I can get the lomb-scargle plot to match almost the exact pattern as the FFT but never the same scale of magnitude, the FFT power spectral density always is higher, even though I thought the lomb-scargle power was power spectral density. Now the lomb code I am using:http://www.astropython.org/snippet/2010/9/Fast-Lomb-Scargle-algorithm, normalises the dataset taking away the average and dividing by 2 times the variance from the data, therefore I have normalised the FFT data in the same manner, but still the magnitudes do not match.
Therefore I did some more research and found that the normalised lomb-scargle power could unitless and therefore I cannot the plots match. This leads me to the 2 questions:
What units (if any) are the power spectral density of a normalised lim-scargle perioogram in?

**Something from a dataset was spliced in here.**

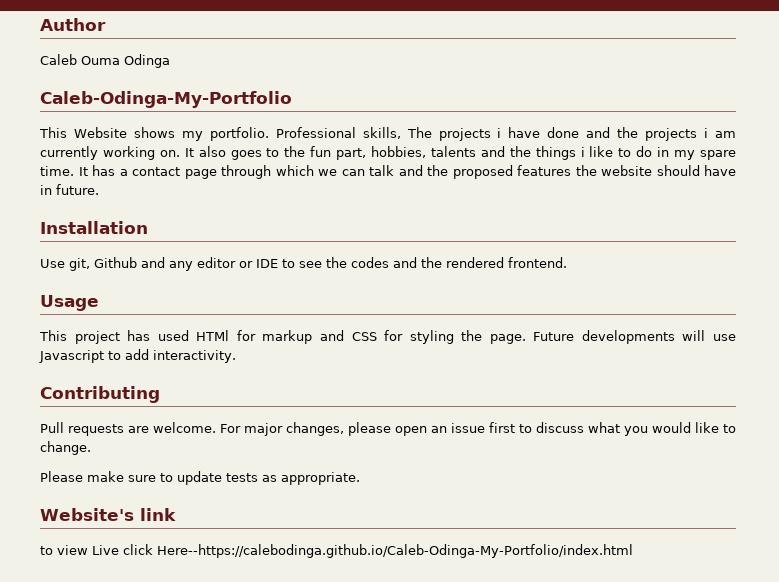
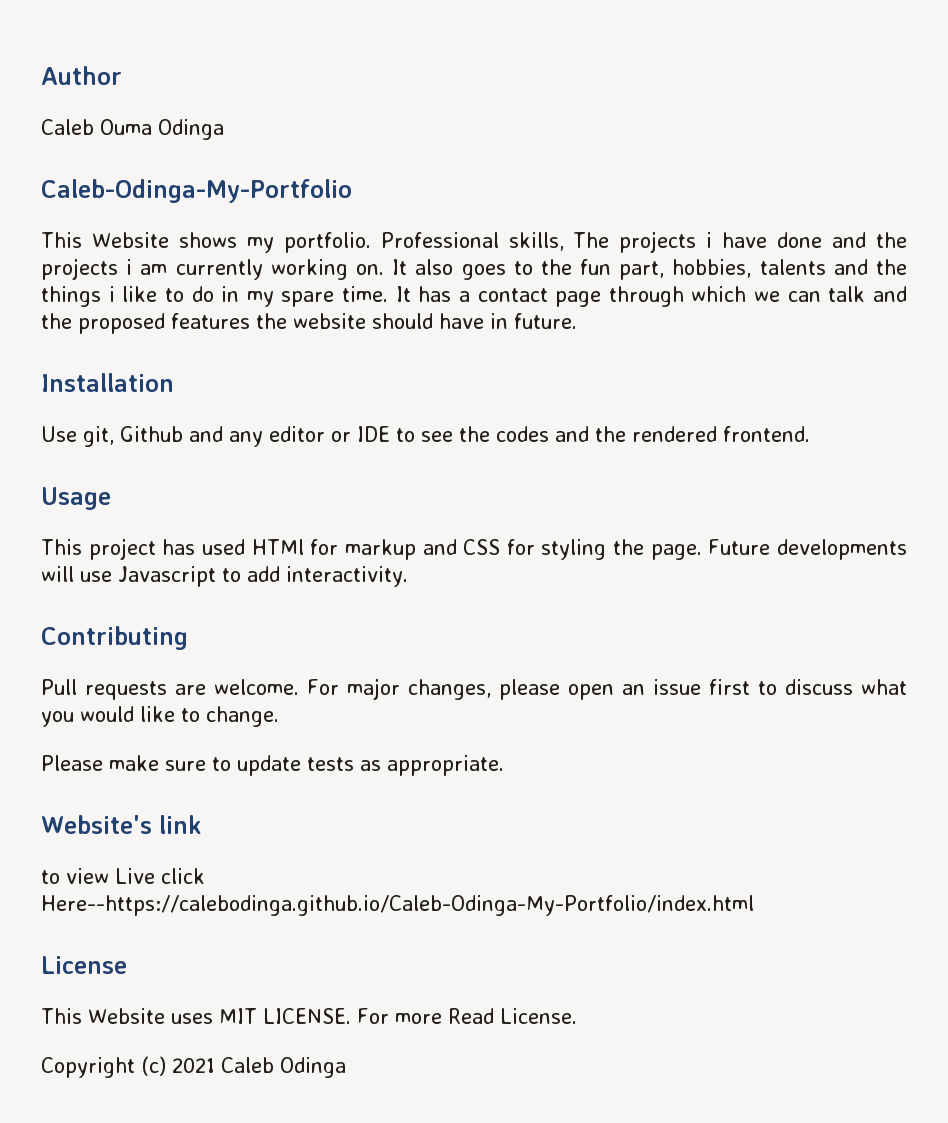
(633, 551) none -> [41,956,127,974] [41,1008,577,1024] [41,1056,346,1078] // License // This Website uses MIT LICENSE. For more Read License. // Copyright (c) 2021 Caleb Odinga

How would I proceed to match my fft plot with my lomb-scargle plot, in terms of magnitude and pattern?
Thank you.
The squared modulus of the Fourier transform of a series is defined as the energy spectral density (ESD). You need to divide the ESD by the length of the series to convert to an estimate of power spectral density (PSD).
Units
The units of a PSD are [units]**2/[frequency] where [units] represents the units of your original series.
Normalization
To check for proper normalization, one can numerically integrate the PSD of a white noise (with known variance). If the integrated spectrum equals the variance of the series, the normalization is correct. A factor of 2 (too low) is not incorrect, though, and may indicate the PSD is normalized to be double-sided; in that case, just multiply by 2 and you have a properly normalized, single-sided PSD.

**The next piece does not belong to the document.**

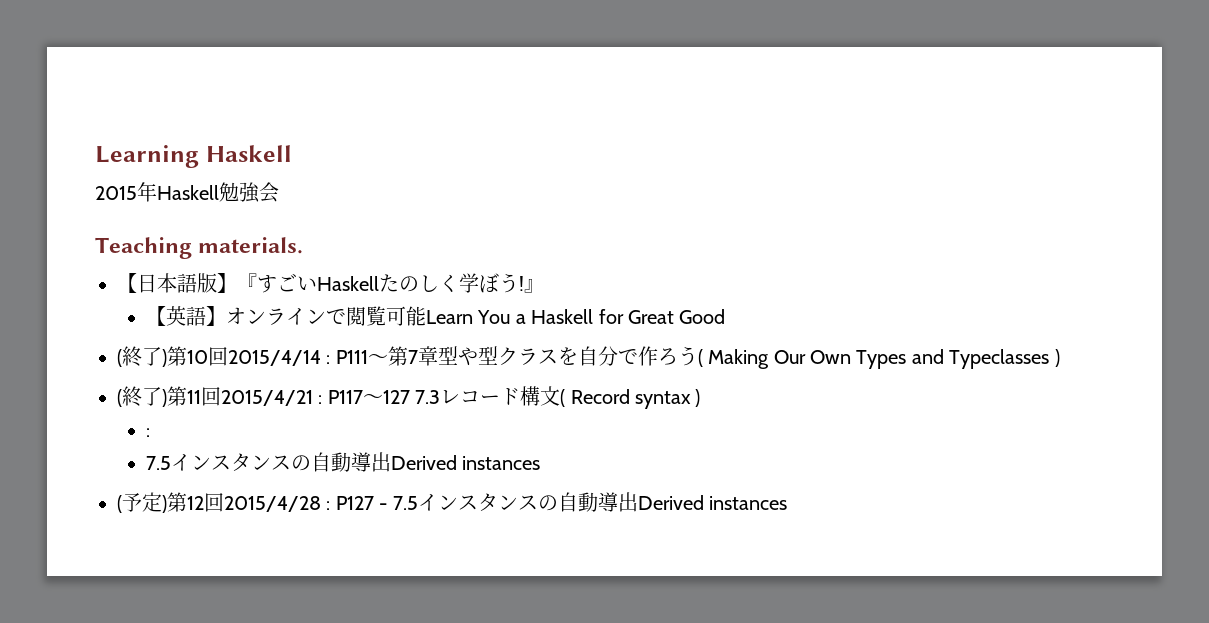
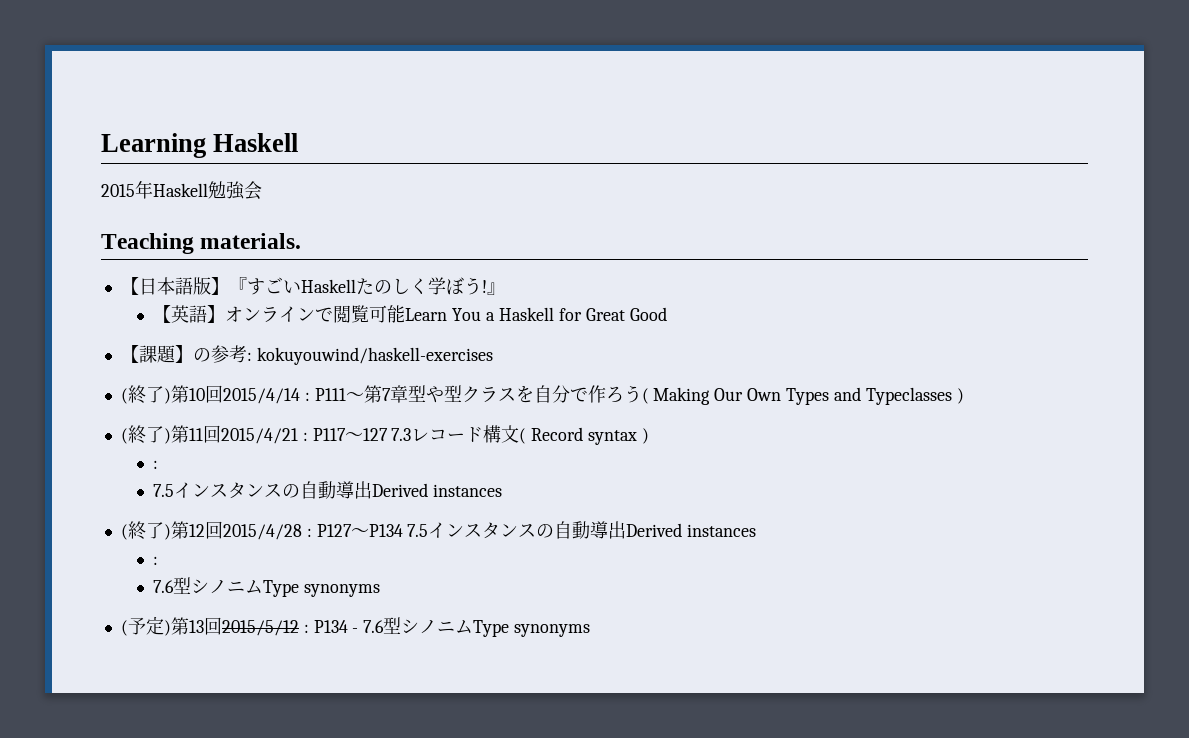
(726, 316) none -> [120,345,493,365] // 【課題】の参考: kokuyouwind/haskell-exercises
[122,492,162,512] 予定 -> [127,521,164,540] 終了
[379,492,787,512] - 7.5インスタンスの自動導出Derived instances -> [350,521,757,539] [153,556,159,565] [153,577,381,597] [120,616,591,637] ～P134 7.5インスタンスの自動導出Derived instances // : // 7.6型シノニムType synonyms // (予定)第13回2015/5/12 : P134 - 7.6型シノニムType synonyms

Using numpy, the randn function generates pseudo-random numbers that are Gaussian distributed. For example
10 * np.random.randn(1, 100)
produces a 1-by-100 array with mean=0 and variance=100. If the sampling frequency is, say, 1-Hz, the single-sided PSD will theoretically be flat at 200 units**2/Hz, from [0,0.5] Hz; the integrated spectrum would thus be 10, equaling the variance of the series.
Update
I modified the example included in the python code you linked to demonstrate the normalization for a normally distributed series of length 20, with variance 1, and sampling frequency 10:
import numpy
import lomb
numpy.random.seed(999)
nd = 20
fs = 10
x = numpy.arange(nd)
y = numpy.random.randn(nd)
fx, fy, nout, jmax, prob = lomb.fasper(x, y, 1., fs)
fNy = fx[-1]
fy = fy/fs
Si = numpy.mean(fy)*fNy
print fNy, Si, Si*2
This gives, for me:
5.26315789474 0.482185882163 0.964371764327
which shows you a few things:
The "Nyquist" frequency asked for is actually the sampling frequency.
The result needs to be divided by the sampling frequency.
The output is normalized for a double-sided PSD, so multiplying by 2 makes the integrated spectrum nearly 1.
In the time since this question was asked and answered, the AstroPy project has gained a Lomb-Scargle method, and this question is addressed in the documentation: http://docs.astropy.org/en/stable/stats/lombscargle.html#psd-normalization-unnormalized
In brief, you can compute a Fourier periodogram and compare it to the astropy Lomb-Scargle periodogram as follows
import numpy as np
from astropy.stats import LombScargle
def fourier_periodogram(t, y):
N = len(t)
frequency = np.fft.fftfreq(N, t[1] - t[0])
y_fft = np.fft.fft(y)
positive = (frequency > 0)
return frequency[positive], (1. / N) * abs(y_fft[positive]) ** 2
t = np.arange(100)
y = np.random.randn(100)
frequency, PSD_fourier = fourier_periodogram(t, y)
PSD_LS = LombScargle(t, y).power(frequency, normalization='psd')
np.allclose(PSD_fourier, PSD_LS)
# True
Since AstroPy is a common tool used in astronomy, I thought this might be more useful than an answer based on the code snippet mentioned above.